中国の昔話:桑つみ女

昔、(せい)という国に、一人の桑つみ女がいました。彼女の首には生まれつきの大きな(こぶ)がありました。そのため、人々は彼女を宿瘤(しゅくりゅう)と呼んでいました。

ある時、宿瘤が桑をつんでいると、たまたま王様の一行が通りました。多くの人々が王様を一目見ようと走りましたが、宿瘤だけは脇目もふらず、桑をつみ続けていました。
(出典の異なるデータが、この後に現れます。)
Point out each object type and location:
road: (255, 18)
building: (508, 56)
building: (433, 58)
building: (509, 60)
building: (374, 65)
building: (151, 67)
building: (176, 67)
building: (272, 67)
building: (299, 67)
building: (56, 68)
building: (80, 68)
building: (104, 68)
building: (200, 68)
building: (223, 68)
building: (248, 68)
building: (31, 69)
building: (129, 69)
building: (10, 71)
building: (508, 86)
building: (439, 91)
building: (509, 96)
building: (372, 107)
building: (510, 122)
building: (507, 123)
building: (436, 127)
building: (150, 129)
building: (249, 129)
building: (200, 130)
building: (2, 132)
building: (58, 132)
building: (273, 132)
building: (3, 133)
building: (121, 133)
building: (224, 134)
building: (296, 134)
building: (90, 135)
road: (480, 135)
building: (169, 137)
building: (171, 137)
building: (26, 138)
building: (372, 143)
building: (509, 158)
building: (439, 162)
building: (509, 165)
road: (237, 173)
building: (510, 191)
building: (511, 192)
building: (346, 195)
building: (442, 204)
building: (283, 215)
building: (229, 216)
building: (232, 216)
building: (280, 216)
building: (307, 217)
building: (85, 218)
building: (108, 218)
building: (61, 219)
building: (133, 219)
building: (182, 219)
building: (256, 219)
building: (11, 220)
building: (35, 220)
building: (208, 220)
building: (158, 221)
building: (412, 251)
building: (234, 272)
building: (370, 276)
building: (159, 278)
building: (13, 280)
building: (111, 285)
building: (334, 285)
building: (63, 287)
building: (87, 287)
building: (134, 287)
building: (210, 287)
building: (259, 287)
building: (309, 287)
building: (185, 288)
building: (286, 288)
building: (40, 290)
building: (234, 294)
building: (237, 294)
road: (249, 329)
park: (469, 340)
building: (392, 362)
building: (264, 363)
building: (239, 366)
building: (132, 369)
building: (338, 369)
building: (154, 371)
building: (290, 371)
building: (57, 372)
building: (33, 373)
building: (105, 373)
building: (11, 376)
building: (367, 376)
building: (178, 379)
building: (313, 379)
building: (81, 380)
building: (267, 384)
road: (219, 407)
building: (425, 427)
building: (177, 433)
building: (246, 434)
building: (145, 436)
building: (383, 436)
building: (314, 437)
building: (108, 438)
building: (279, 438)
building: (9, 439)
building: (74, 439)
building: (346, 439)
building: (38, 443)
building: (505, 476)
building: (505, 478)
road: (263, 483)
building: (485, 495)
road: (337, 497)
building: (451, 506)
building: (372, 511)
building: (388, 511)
不思議に思った王は宿瘤を呼び、その理由を問いました。

宿瘤は言いました。「父母より、桑を取れと言いつけられましたが、大王を拝せよとは言われていません」

王は甚だ感心して言いました。「汝は実に変わっている。えりに瘤があるのは誠に惜しいのだが」

宿瘤は、「人は心を第一とするので、瘤があっても何も嘆くに及びません」と言いました。
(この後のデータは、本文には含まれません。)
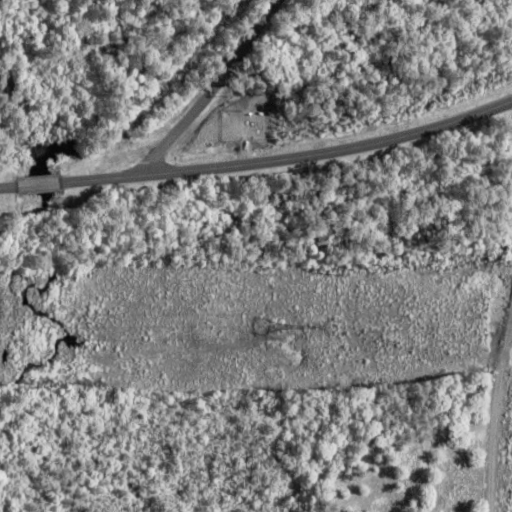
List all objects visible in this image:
road: (212, 90)
road: (259, 162)
power tower: (318, 329)
power tower: (312, 343)
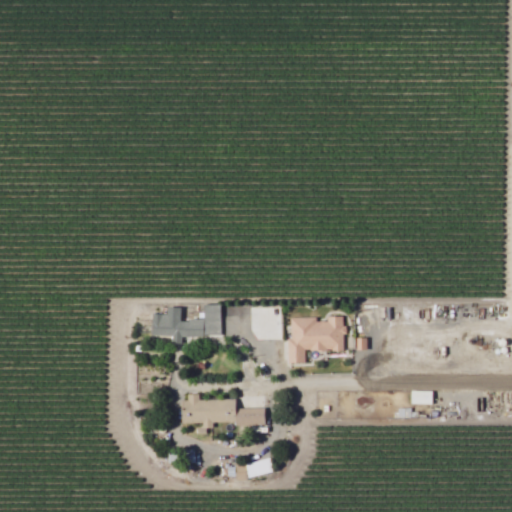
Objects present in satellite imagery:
crop: (256, 256)
building: (188, 322)
building: (315, 335)
road: (345, 383)
building: (422, 396)
building: (218, 412)
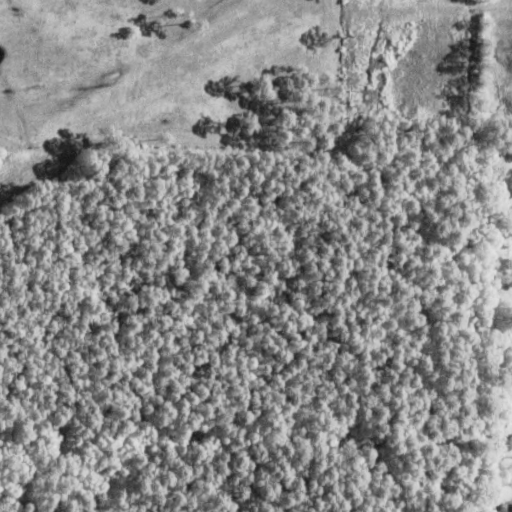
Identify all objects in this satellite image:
road: (101, 158)
building: (489, 340)
road: (176, 440)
王は再び感心し、誠に賢い者とみなし、彼女を宮中に召すことにしました。

宮中の女たちは宿瘤が来ることを聞き、衣服を着飾って待ち受けました。一方、宿瘤は衣服が粗末で、えりに瘤があるため、非常に醜い外見でした。皆は口を押さえて笑いました。

王は皆の笑いを制し、やがて宿瘤を妃にしました。

その後、王は妃のいさめをよく聞き、宮中の浪費を減じ、それを持って下の者に恵みました。国はますます富み栄え、民はよく治まり、斎国は強国となりました。